Transcribed page contents:

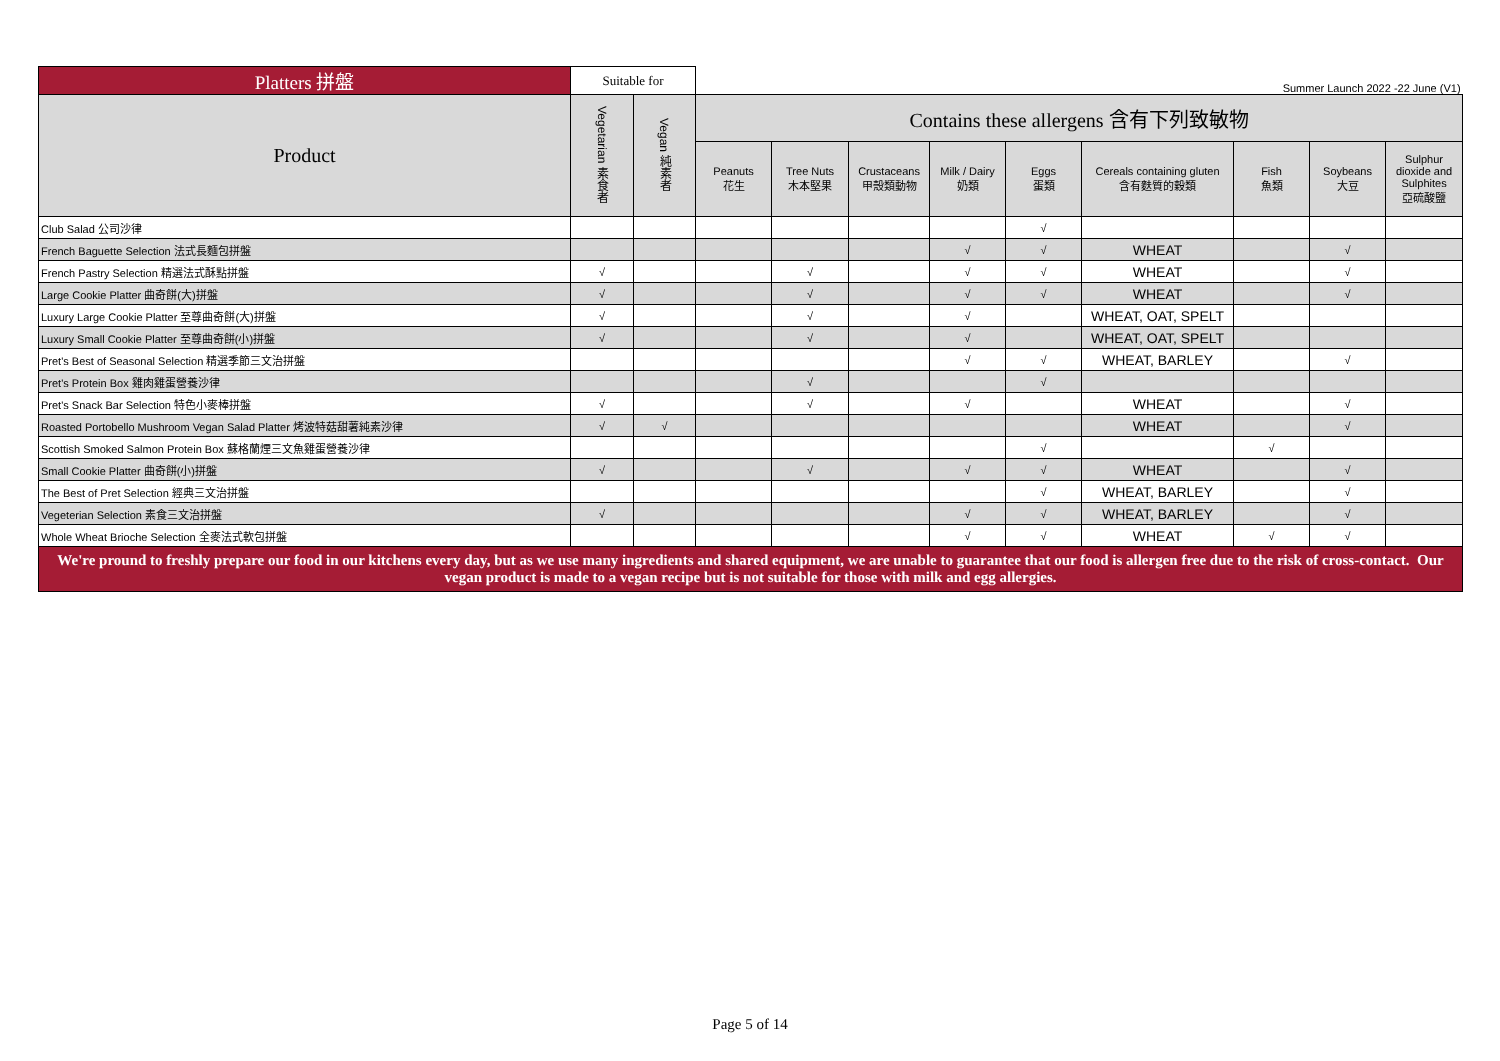| Platters 拼盤 | Suitable for | | Summer Launch 2022 -22 June (V1) | | | | | | | | |
| --- | --- | --- | --- | --- | --- | --- | --- | --- | --- | --- | --- |
| Product | Vegetarian 素食者 | Vegan 純素者 | Contains these allergens 含有下列致敏物 | | | | | | | | |
| | | | Peanuts 花生 | Tree Nuts 木本堅果 | Crustaceans 甲殼類動物 | Milk / Dairy 奶類 | Eggs 蛋類 | Cereals containing gluten 含有麩質的穀類 | Fish 魚類 | Soybeans 大豆 | Sulphur dioxide and Sulphites 亞硫酸鹽 |
| Club Salad 公司沙律 | | | | | | | √ | | | | |
| French Baguette Selection 法式長麵包拼盤 | | | | | | √ | √ | WHEAT | | √ | |
| French Pastry Selection 精選法式酥點拼盤 | √ | | | √ | | √ | √ | WHEAT | | √ | |
| Large Cookie Platter 曲奇餅(大)拼盤 | √ | | | √ | | √ | √ | WHEAT | | √ | |
| Luxury Large Cookie Platter 至尊曲奇餅(大)拼盤 | √ | | | √ | | √ | | WHEAT, OAT, SPELT | | | |
| Luxury Small Cookie Platter 至尊曲奇餅(小)拼盤 | √ | | | √ | | √ | | WHEAT, OAT, SPELT | | | |
| Pret's Best of Seasonal Selection 精選季節三文治拼盤 | | | | | | √ | √ | WHEAT, BARLEY | | √ | |
| Pret's Protein Box 雞肉雞蛋營養沙律 | | | | √ | | | √ | | | | |
| Pret's Snack Bar Selection 特色小麥棒拼盤 | √ | | | √ | | √ | | WHEAT | | √ | |
| Roasted Portobello Mushroom Vegan Salad Platter 烤波特菇甜薯純素沙律 | √ | √ | | | | | | WHEAT | | √ | |
| Scottish Smoked Salmon Protein Box 蘇格蘭煙三文魚雞蛋營養沙律 | | | | | | | √ | | √ | | |
| Small Cookie Platter 曲奇餅(小)拼盤 | √ | | | √ | | √ | √ | WHEAT | | √ | |
| The Best of Pret Selection 經典三文治拼盤 | | | | | | | √ | WHEAT, BARLEY | | √ | |
| Vegeterian Selection 素食三文治拼盤 | √ | | | | | √ | √ | WHEAT, BARLEY | | √ | |
| Whole Wheat Brioche Selection 全麥法式軟包拼盤 | | | | | | √ | √ | WHEAT | √ | √ | |
| We're pround to freshly prepare our food in our kitchens every day, but as we use many ingredients and shared equipment, we are unable to guarantee that our food is allergen free due to the risk of cross-contact. Our vegan product is made to a vegan recipe but is not suitable for those with milk and egg allergies. | | | | | | | | | | | |
Page 5 of 14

WHAT YOU ARE ASKED TO DO: Output the records above exactly, leaving out pictures.

ANSWER SECTION:
| Platters 拼盤 | Suitable for | | Summer Launch 2022 -22 June (V1) | | | | | | | | |
| --- | --- | --- | --- | --- | --- | --- | --- | --- | --- | --- | --- |
| Product | Vegetarian 素食者 | Vegan 純素者 | Contains these allergens 含有下列致敏物 | | | | | | | | |
| | | | Peanuts 花生 | Tree Nuts 木本堅果 | Crustaceans 甲殼類動物 | Milk / Dairy 奶類 | Eggs 蛋類 | Cereals containing gluten 含有麩質的穀類 | Fish 魚類 | Soybeans 大豆 | Sulphur dioxide and Sulphites 亞硫酸鹽 |
| Club Salad 公司沙律 | | | | | | | √ | | | | |
| French Baguette Selection 法式長麵包拼盤 | | | | | | √ | √ | WHEAT | | √ | |
| French Pastry Selection 精選法式酥點拼盤 | √ | | | √ | | √ | √ | WHEAT | | √ | |
| Large Cookie Platter 曲奇餅(大)拼盤 | √ | | | √ | | √ | √ | WHEAT | | √ | |
| Luxury Large Cookie Platter 至尊曲奇餅(大)拼盤 | √ | | | √ | | √ | | WHEAT, OAT, SPELT | | | |
| Luxury Small Cookie Platter 至尊曲奇餅(小)拼盤 | √ | | | √ | | √ | | WHEAT, OAT, SPELT | | | |
| Pret's Best of Seasonal Selection 精選季節三文治拼盤 | | | | | | √ | √ | WHEAT, BARLEY | | √ | |
| Pret's Protein Box 雞肉雞蛋營養沙律 | | | | √ | | | √ | | | | |
| Pret's Snack Bar Selection 特色小麥棒拼盤 | √ | | | √ | | √ | | WHEAT | | √ | |
| Roasted Portobello Mushroom Vegan Salad Platter 烤波特菇甜薯純素沙律 | √ | √ | | | | | | WHEAT | | √ | |
| Scottish Smoked Salmon Protein Box 蘇格蘭煙三文魚雞蛋營養沙律 | | | | | | | √ | | √ | | |
| Small Cookie Platter 曲奇餅(小)拼盤 | √ | | | √ | | √ | √ | WHEAT | | √ | |
| The Best of Pret Selection 經典三文治拼盤 | | | | | | | √ | WHEAT, BARLEY | | √ | |
| Vegeterian Selection 素食三文治拼盤 | √ | | | | | √ | √ | WHEAT, BARLEY | | √ | |
| Whole Wheat Brioche Selection 全麥法式軟包拼盤 | | | | | | √ | √ | WHEAT | √ | √ | |
| We're pround to freshly prepare our food in our kitchens every day, but as we use many ingredients and shared equipment, we are unable to guarantee that our food is allergen free due to the risk of cross-contact. Our vegan product is made to a vegan recipe but is not suitable for those with milk and egg allergies. | | | | | | | | | | | |
Page 5 of 14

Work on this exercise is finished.